The poor man’s dissolution alternative is best suited to those situations in which a corporation is hopelessly insolvent, or has done little or no business at all, with no significant assets and only a few shareholders. This scenario is of course, relatively common, but before you let your corporation go gently into that good night, you must consider the potential for personal liability.
One of the main benefits of incorporating is to protect the personal assets of the participants, and the primary advantage of officially dissolving a corporation is that doing so will continue to protect those assets. With a poor man’s dissolution, there is a significant danger of corporate creditors attempting to hold shareholders personally liable for the corporate debts. There’s nothing more irksome when trying to start afresh than lawsuits filed by creditors of a defunct business.
Therefore, when considering a poor man’s dissolution, you would be wise to make informal arrangements with certain creditors to satisfy at least a portion of their claims against what remains of the corporate assets.

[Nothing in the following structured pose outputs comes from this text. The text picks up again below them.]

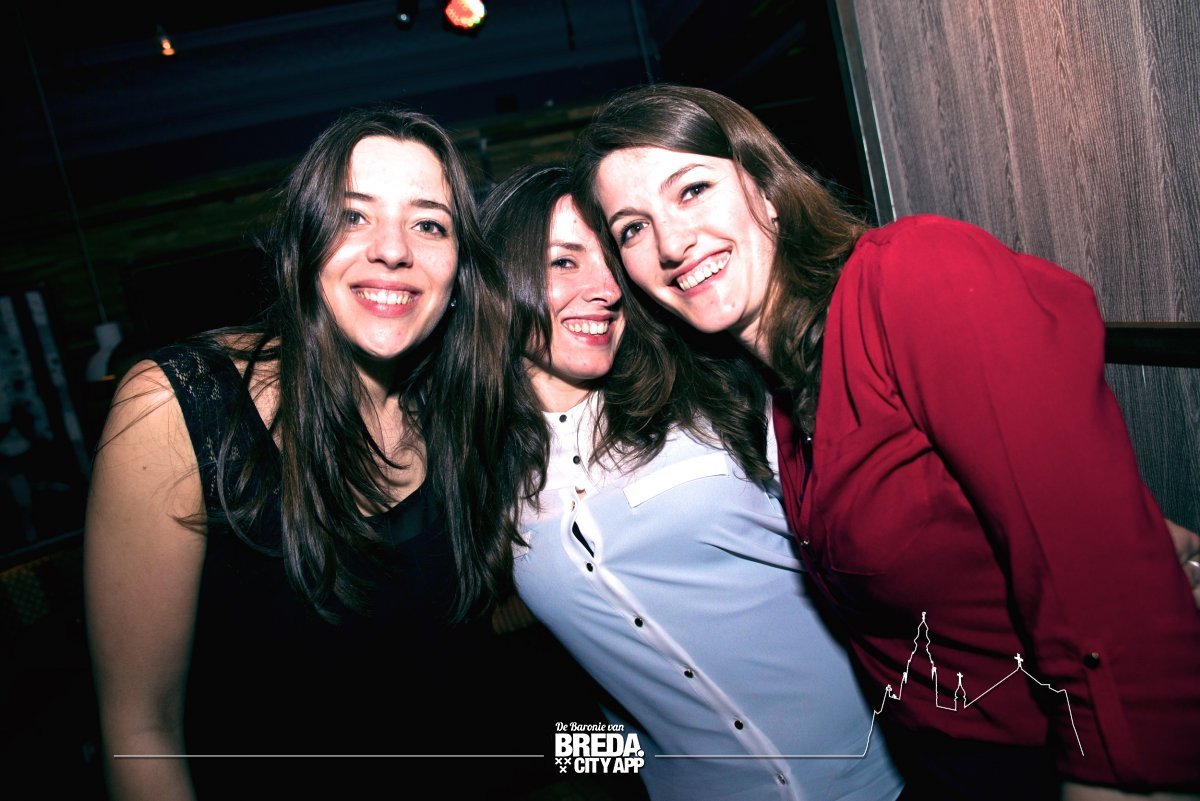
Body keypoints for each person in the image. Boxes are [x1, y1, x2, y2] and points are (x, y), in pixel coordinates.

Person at [569, 83, 1200, 800]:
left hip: (1062, 757)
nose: (672, 243)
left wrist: (1115, 775)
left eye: (693, 190)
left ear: (766, 189)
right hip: (941, 767)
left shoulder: (911, 276)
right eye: (633, 229)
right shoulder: (778, 397)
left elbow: (1088, 561)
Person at [84, 106, 533, 800]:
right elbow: (141, 729)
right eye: (353, 215)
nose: (393, 249)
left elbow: (485, 659)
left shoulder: (466, 409)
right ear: (303, 244)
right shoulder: (179, 405)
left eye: (429, 224)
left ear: (458, 274)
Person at [481, 164, 903, 801]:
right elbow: (585, 692)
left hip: (890, 774)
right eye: (563, 262)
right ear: (496, 282)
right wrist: (613, 774)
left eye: (613, 264)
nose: (605, 290)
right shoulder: (481, 474)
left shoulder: (716, 392)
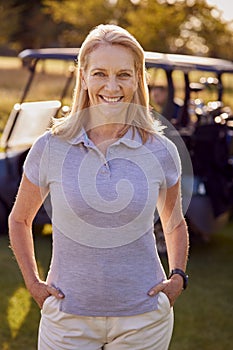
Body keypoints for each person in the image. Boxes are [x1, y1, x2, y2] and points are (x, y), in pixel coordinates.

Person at [9, 24, 189, 350]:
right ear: (83, 77)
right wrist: (34, 284)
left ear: (138, 78)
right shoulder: (51, 146)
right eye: (99, 73)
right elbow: (19, 219)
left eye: (123, 74)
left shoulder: (161, 150)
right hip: (67, 317)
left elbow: (174, 222)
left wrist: (177, 277)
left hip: (143, 319)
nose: (111, 85)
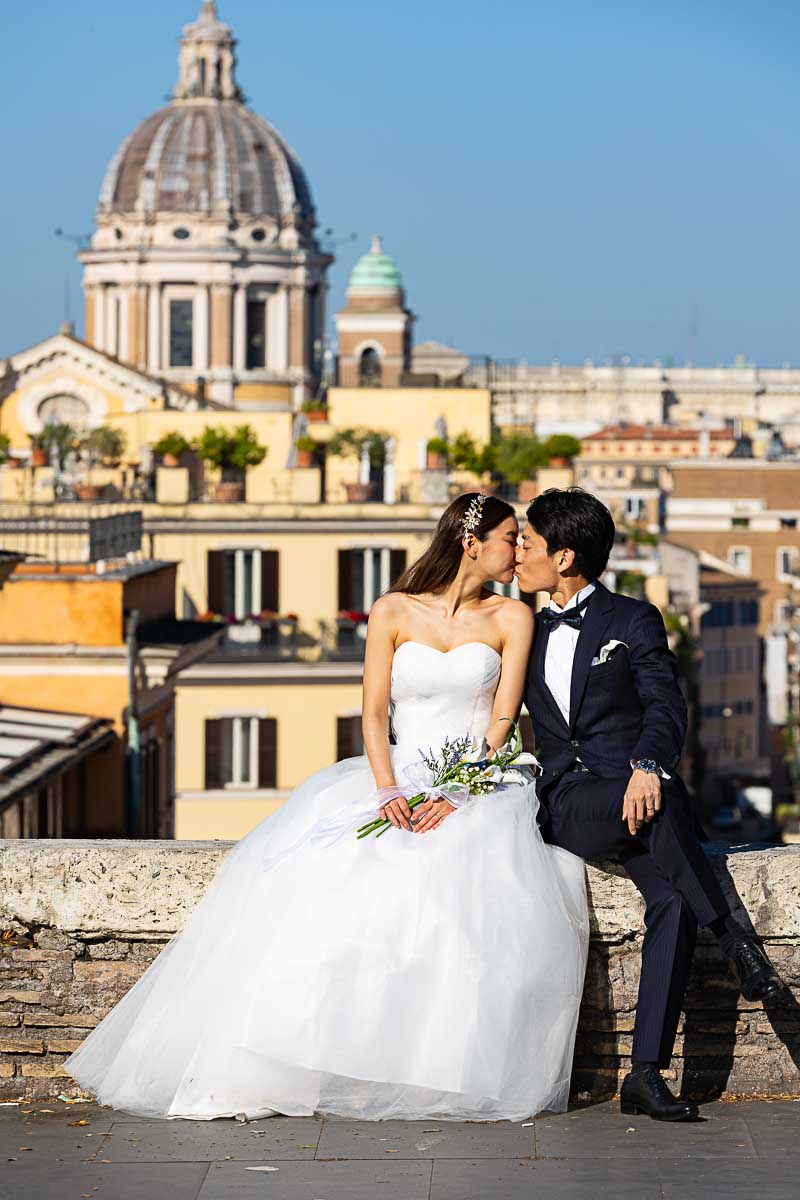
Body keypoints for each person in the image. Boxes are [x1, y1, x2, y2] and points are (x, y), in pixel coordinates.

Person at [65, 493, 589, 1122]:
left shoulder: (513, 618)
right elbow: (372, 711)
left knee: (462, 910)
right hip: (395, 774)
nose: (520, 550)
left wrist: (458, 790)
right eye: (512, 537)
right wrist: (389, 788)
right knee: (326, 893)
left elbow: (504, 715)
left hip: (471, 782)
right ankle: (311, 1061)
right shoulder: (393, 609)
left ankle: (436, 1070)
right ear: (472, 543)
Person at [516, 487, 784, 1123]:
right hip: (566, 799)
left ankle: (645, 1073)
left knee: (670, 900)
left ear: (564, 557)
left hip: (630, 794)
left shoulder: (633, 620)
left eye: (528, 543)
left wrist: (645, 765)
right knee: (666, 801)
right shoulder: (519, 624)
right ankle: (738, 943)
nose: (519, 554)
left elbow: (667, 705)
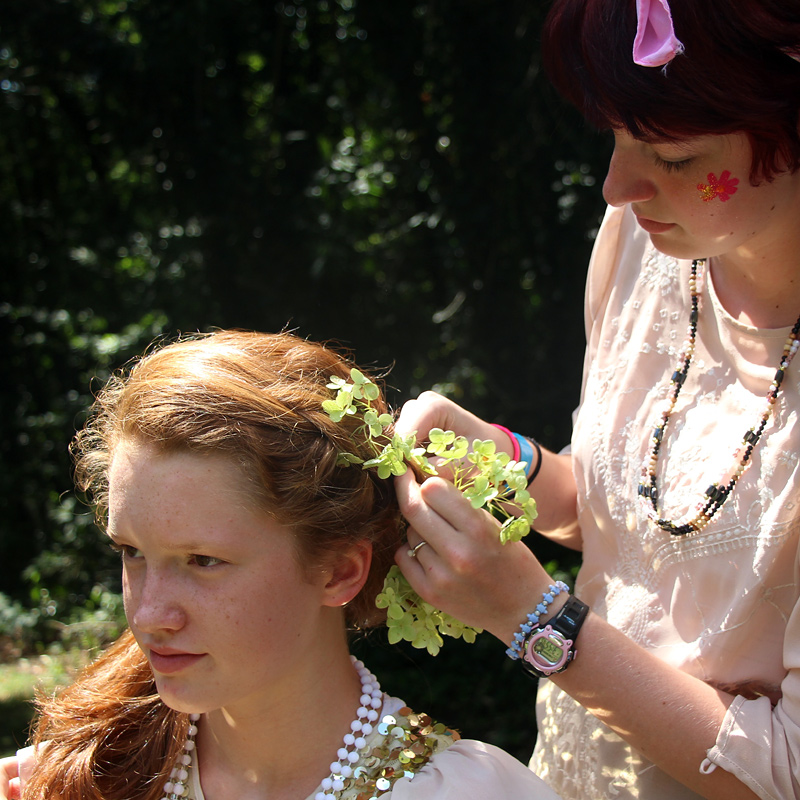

For example, in the case of leased property, be certain to give the landlord the immediate right to enter and release the premises, and try to make arrangements with vendors to accept a return of any unsold merchandise.
It is often best to spend some money on a seasoned business attorney to handle these matters. He or she will be more experienced in negotiating with creditors to secure a full release of liability, and will handle the mechanics of the dissolution to make certain that any lingering liabilities are properly addressed.
If closure is important to your peace of mind, a poor man’s dissolution is not for you. Undertaking the steps necessary to properly dissolve a corporation makes it far easier to move on to the venture.